Durch die alten bereiften Bäume leuchtete der winterliche Himmel blau und grün wie verblichener Türkis, wie die kindlichen Augen des verliebten Greises; die Wintersonne blickte ins Zimmer. Die durchsichtigen Eisblumen funkelten wie Edelsteine, und ein bernsteingelbes Licht füllte das Zimmer. Über die verblichene zitronengelbe Wandbespannung glitten Lichtreflexe, und die nackten Amoretten auf dem weißen Fries wurden golden.

›Was für ein lustiges Zimmer!‹ dachte sich Golizyn wieder. ›Das kommt von der Sonne . . . nein, von ihr‹, sagte er sich mit einem Blick auf Marinjka.

Sie hatte sich inzwischen umgekleidet: Sie trug nicht mehr den Morgenrock und das Häubchen, sondern ihr alltägliches, einfaches weißes Kreppkleid mit rosa Blümchen; sie hatte sich gewaschen und frisiert und den Zopf zu einem Körbchen geordnet; schwarze lange Locken fielen wie leichte Trauben längs der Wangen herab. Trotz der schlaflosen Nacht war ihr Gesicht frisch, ›frischer als eine Rose am Morgen‹, wie Foma Fomitsch zu sagen pflegte, und ruhig und lustig: Die Tränen von vorhin hatten nicht die geringste Spur hinterlassen.

Sie räumte das Zimmer auf, wischte überall mit einem Flügel den Staub ab, ordnete die Arzneigläser; dann rührte sie mit dem Schürhaken die Glut im Ofen um, damit es keine unverbrannten Scheite gebe.

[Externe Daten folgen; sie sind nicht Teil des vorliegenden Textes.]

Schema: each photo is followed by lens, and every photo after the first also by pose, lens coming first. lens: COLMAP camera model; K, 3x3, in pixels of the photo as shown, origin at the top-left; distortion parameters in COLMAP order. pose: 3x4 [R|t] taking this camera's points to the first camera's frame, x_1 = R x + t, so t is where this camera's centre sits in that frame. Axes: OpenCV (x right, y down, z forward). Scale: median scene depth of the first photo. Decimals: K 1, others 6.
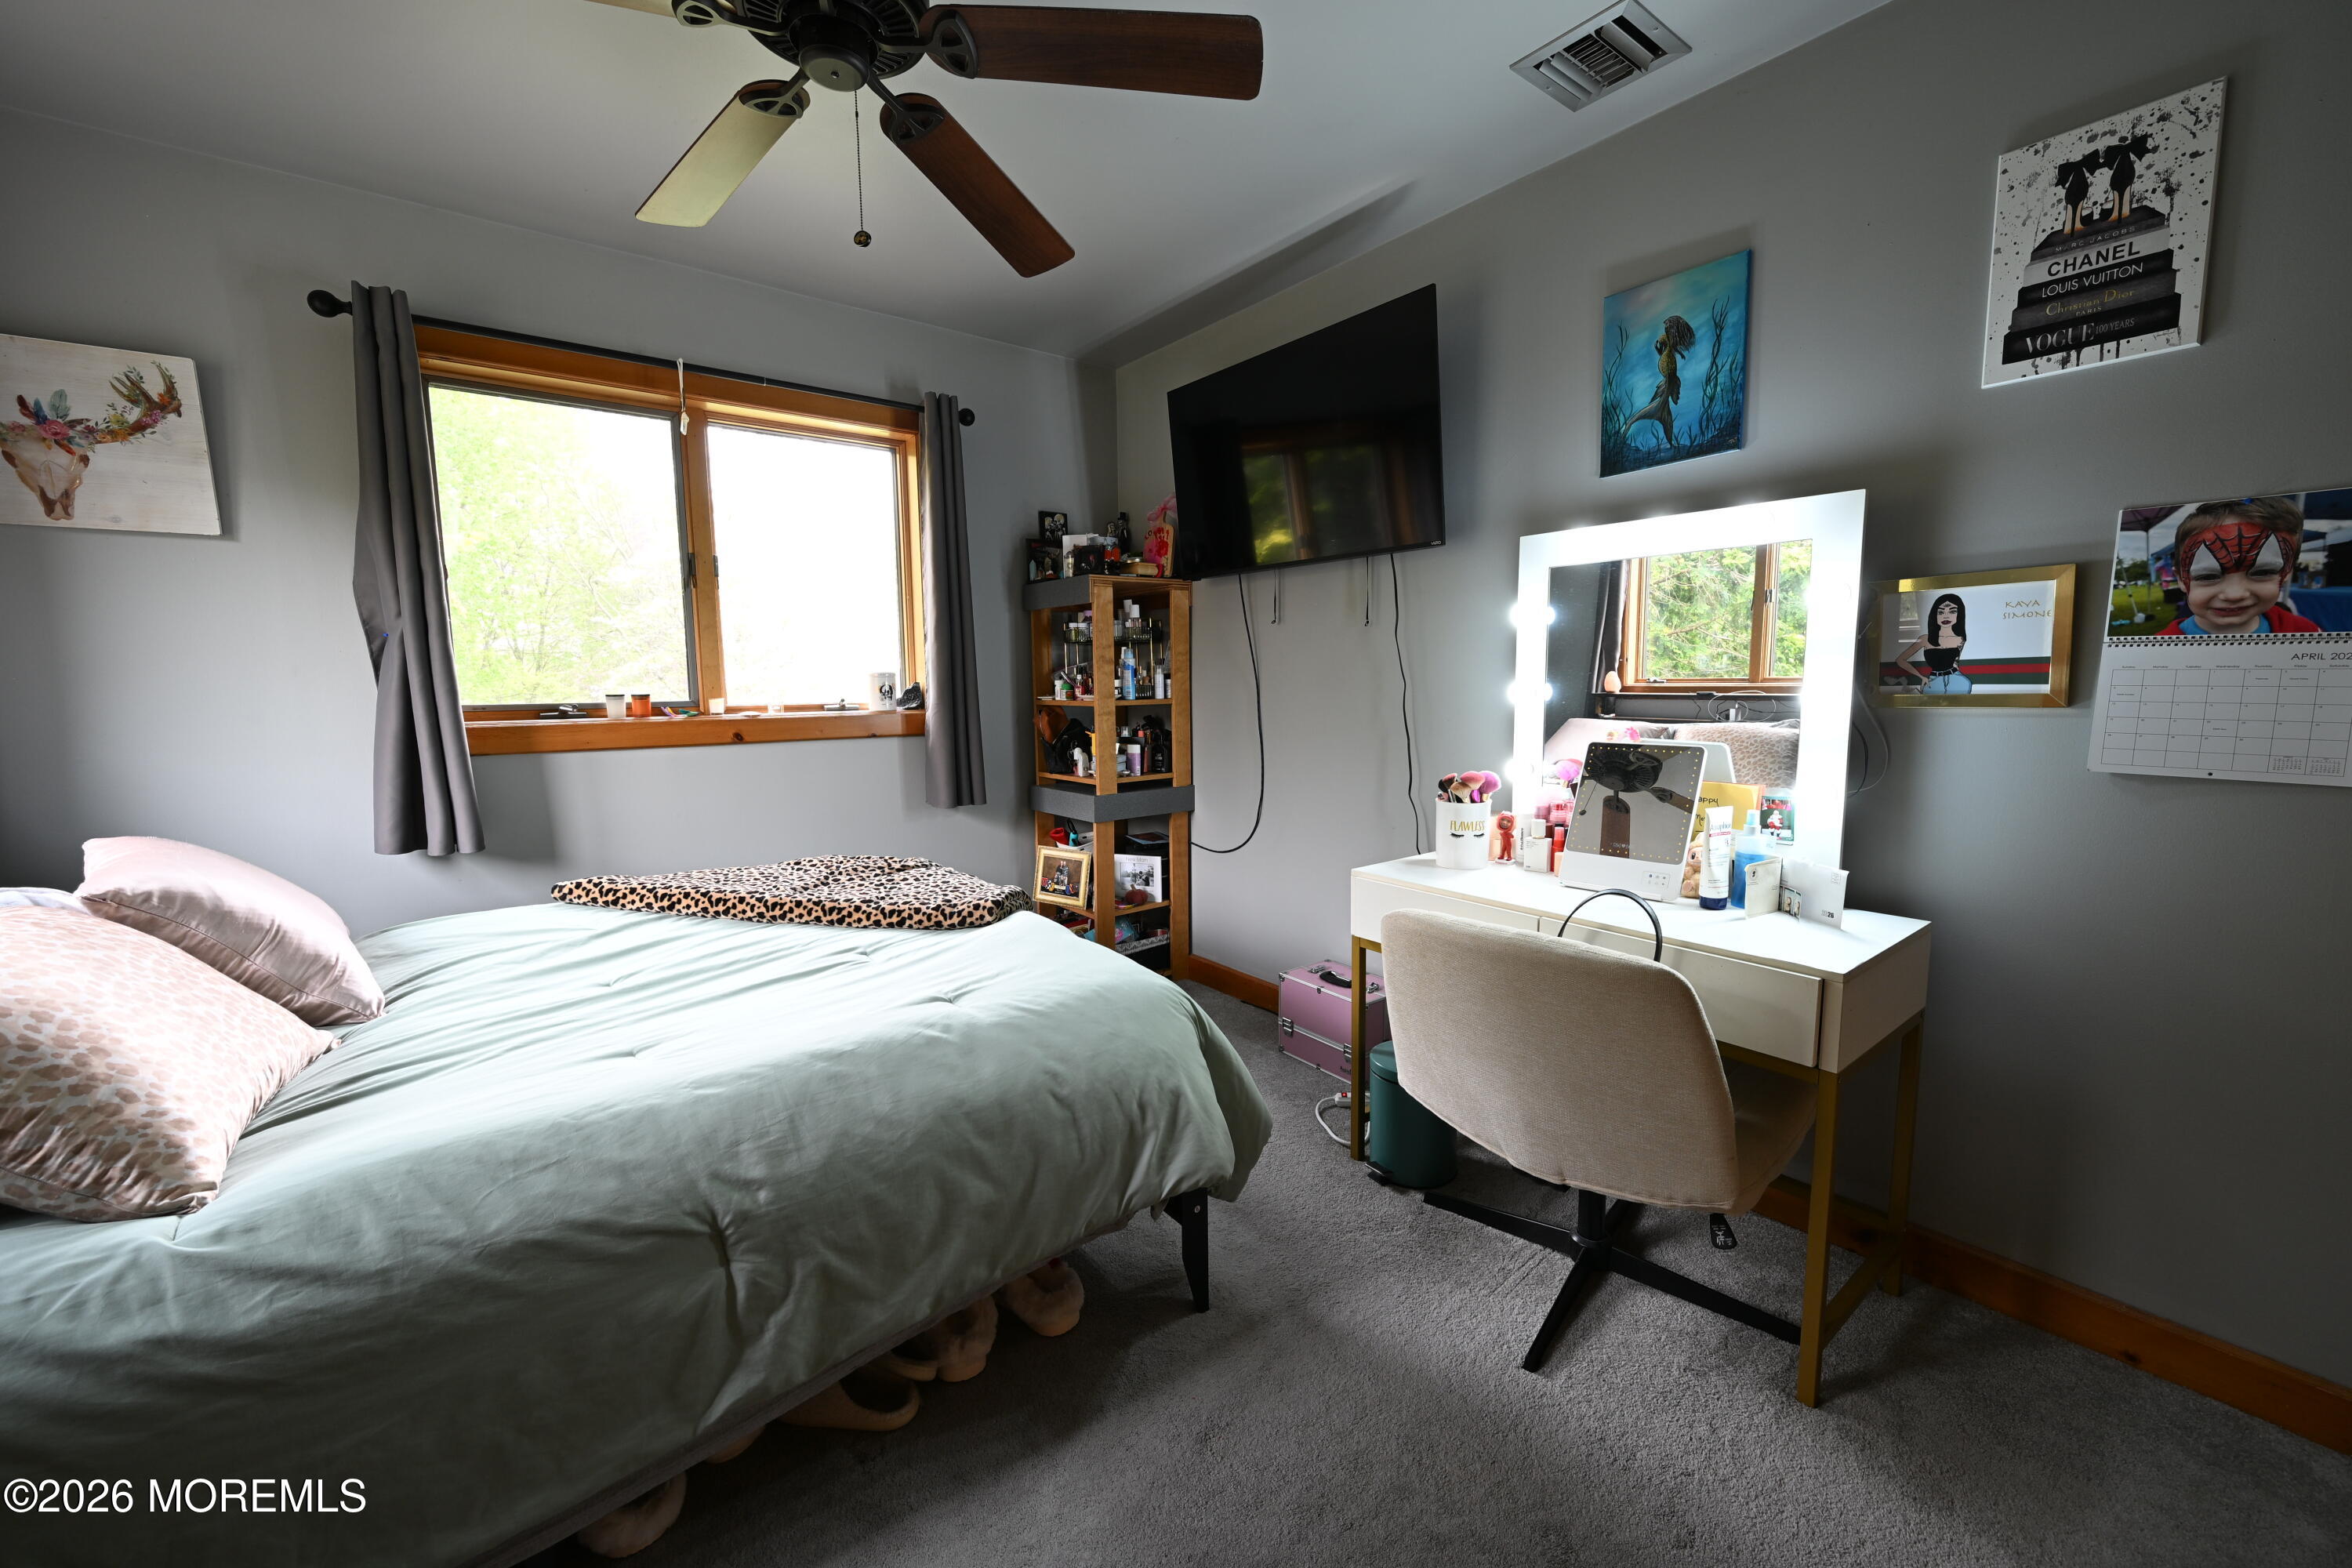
lens RADIAL K [[915.3, 0, 1180.4], [0, 915.3, 781.3], [0, 0, 1]] dist [-0.001701, 0.000254]
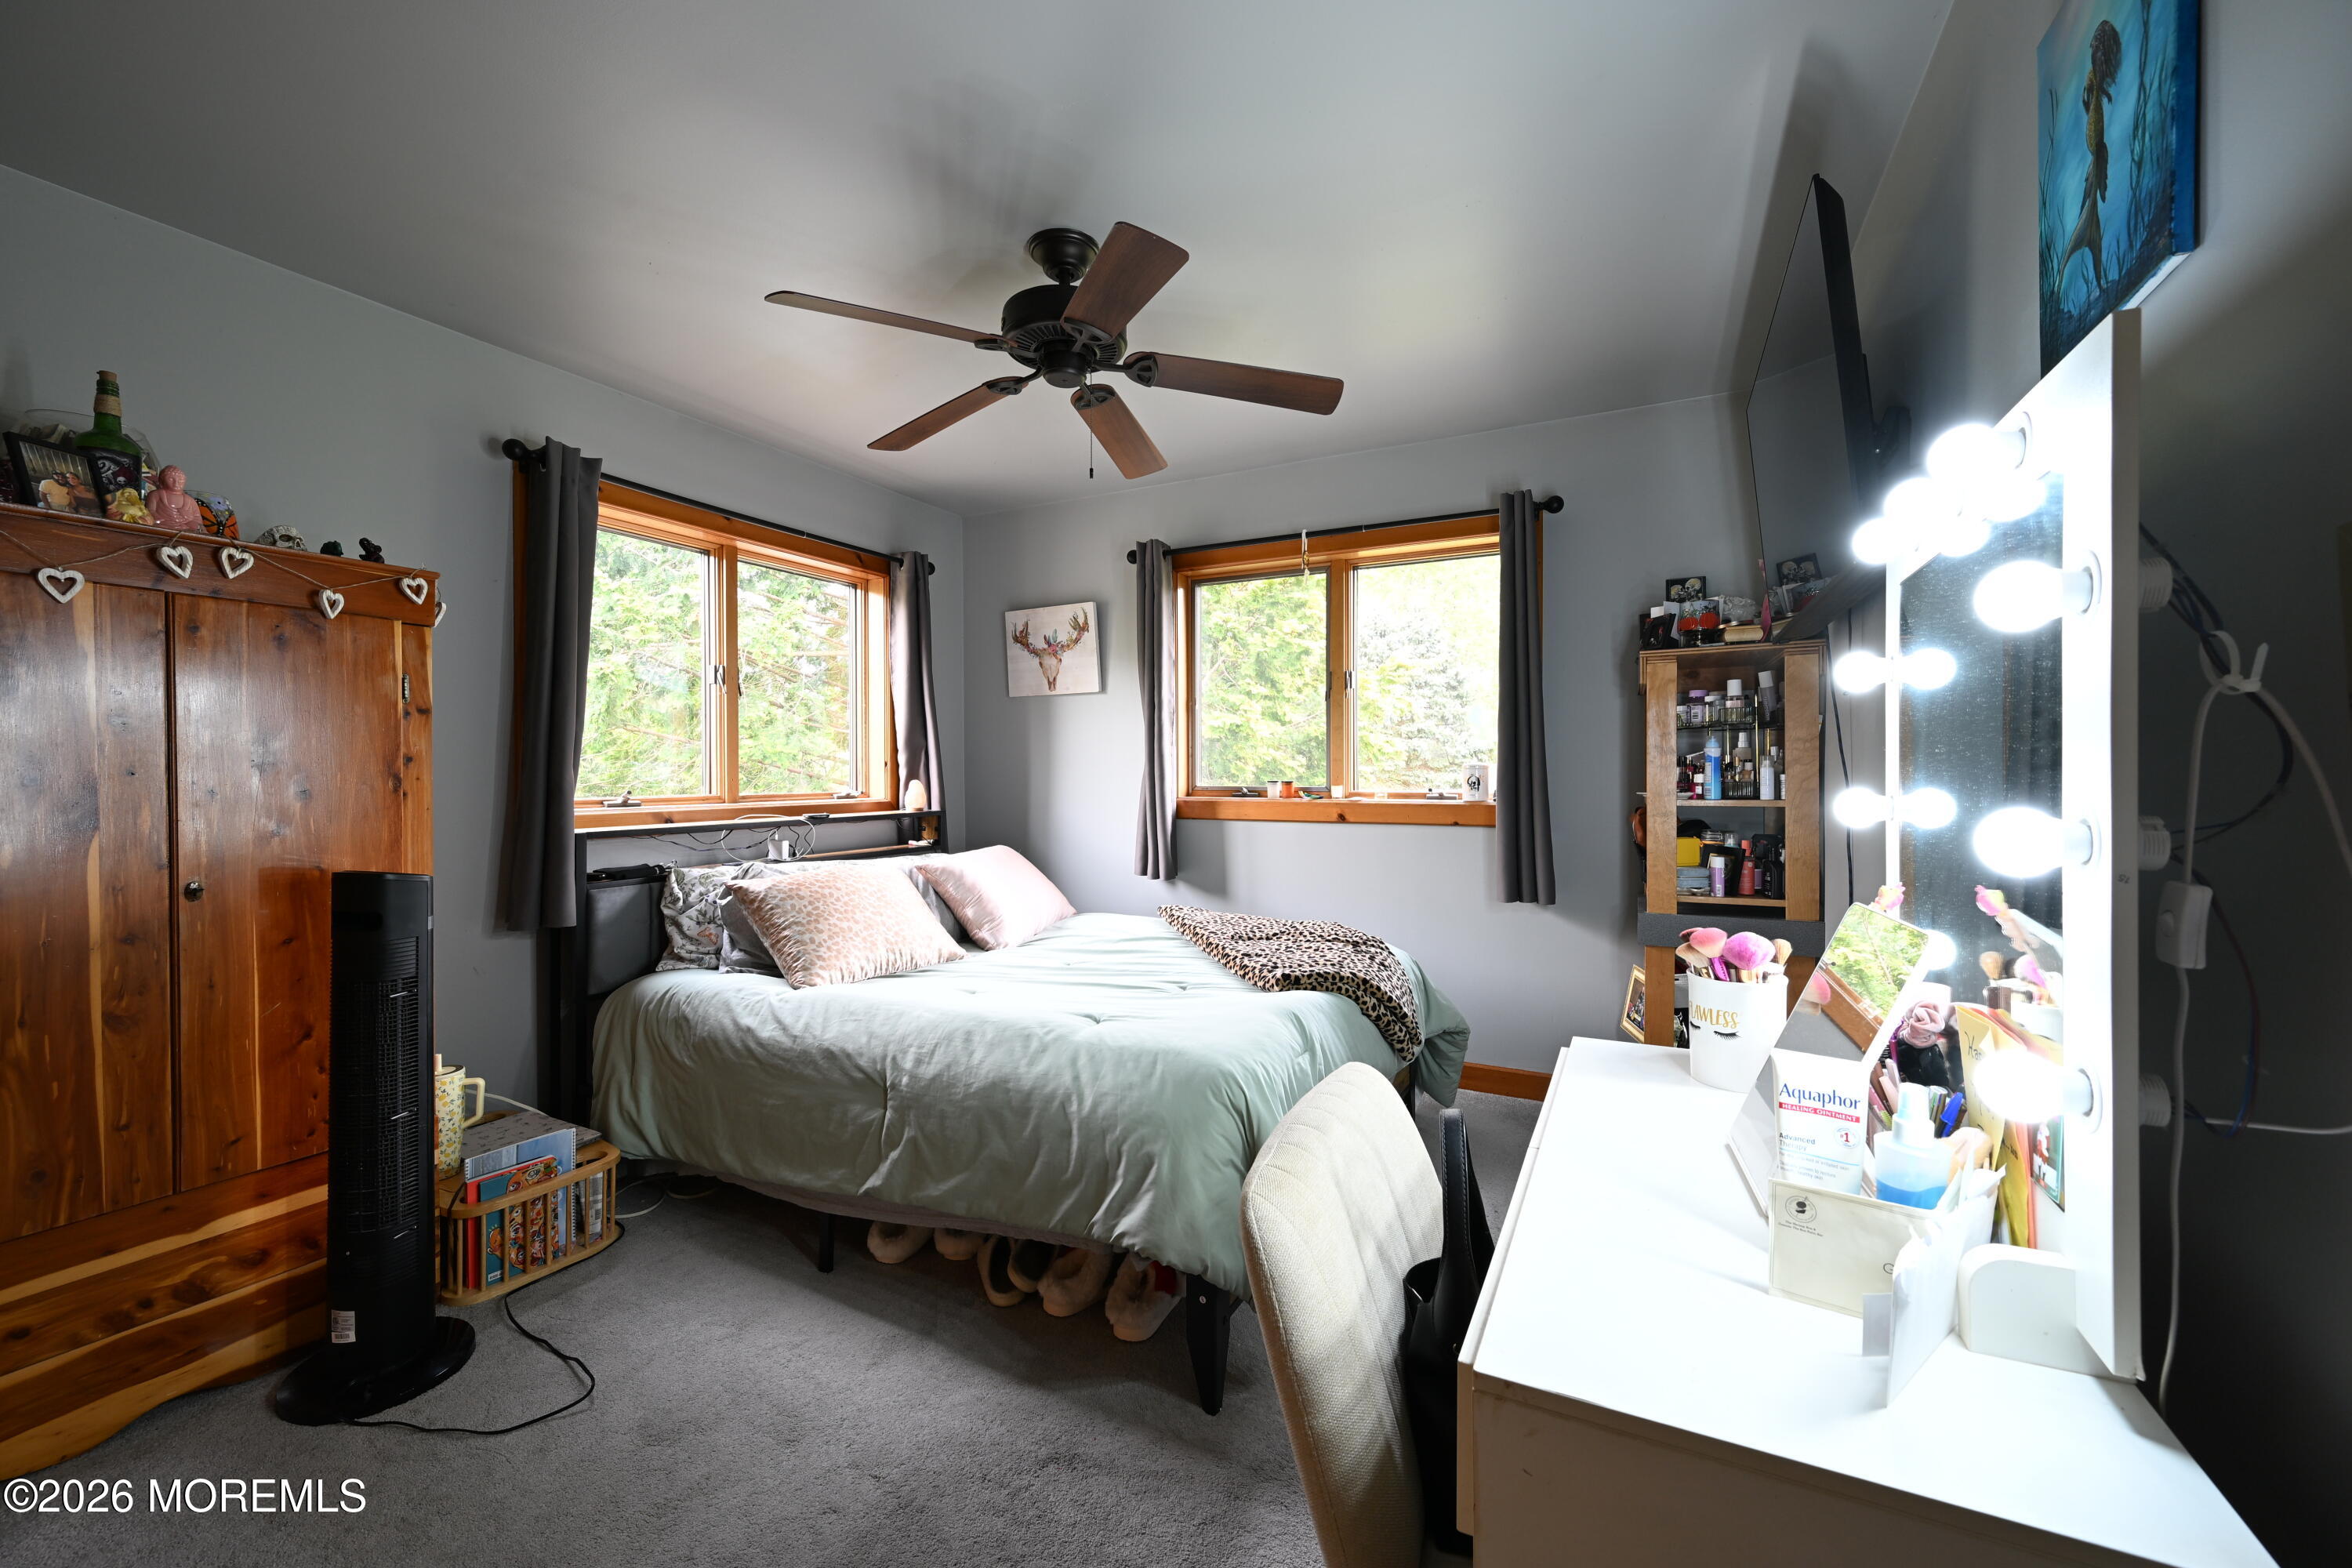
lens RADIAL K [[915.3, 0, 1180.4], [0, 915.3, 781.3], [0, 0, 1]] dist [-0.001701, 0.000254]
pose [[0.428385, 0.017964, -0.903418, 0.738892], [-0.101917, 0.994383, -0.028555, -0.056008], [0.897830, 0.104306, 0.427810, 0.395071]]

Golizyn beobachtete sie schweigend: Alle ihre jugendlichen, starken und leichten Bewegungen waren harmonisch wie Musik, und es schien ihm, daß alles, selbst das Alltäglichste, was sie berührte, sofort festlich und ebenso heiter wurde, wie sie es war.

Sie fühlte wohl seinen Blick auf sich, wandte sich um, ging lächelnd auf ihn zu, setzte sich zu ihm auf den Bettrand und beugte sich über ihn.

»Nun, was?«

Ein Sonnenlichtstreifen trennte sie wie ein gespanntes Tuch, und in seinem bläulichen Nebel kreisten die hellen Stäubchen wie in einem unendlichen Tanze. Als sie sich neigte, kam ihr Kopf in die Lichtsäule, und Golizyn sah, daß ihre schwarzen Haare, von der Sonne durchleuchtet, einen rötlichen, fast feuerroten Ton annahmen.

»Ja, natürlich, ich bin rothaarig!« rief sie lachend, indem sie selbst die Locke betrachtete. Sie schien selbst erstaunt.

Er richtete sich ein wenig auf und wandte sich zu ihr hin – die trennenden Strahlen vereinigten sie. Sie beugte sich noch tiefer, er fing die Locke mit der Hand und drückte sie an die Lippen. Der jungfräulich-leidenschaftliche, wie starker Wein berauschende Duft ihrer Haare stieg ihm zu Kopfe.

»Nicht doch! Was tun Sie? Darf man denn das Haar küssen?!« Sie schämte sich plötzlich, errötete, schlug die Augen nieder, nahm ihm die Locke aus der Hand und warf den Kopf zurück.

Golizyn ließ sich in das Kissen sinken, erbleichte und schloß erschöpft die Augen. Der Kopf schwindelte ihm, und es war ihm, als kreise er selbst wie jene Stäubchen in den Sonnenstrahlen in einem unendlichen Tanze.

»Wie schön, Marinjka, du meine Sonne!« flüsterte er, sie durch das Sonnenlicht hindurch mit einem seligen Lächeln anschauend.

»Was ist schön?« fragte sie mit dem gleichen Lächeln.

»Alles ist schön . . . das Leben ist schön . . .«

›Ja, leben, nur leben!‹ dachte er sich, von einem solchen Lebensdurste erfüllt, wie er ihn noch nie empfunden hatte.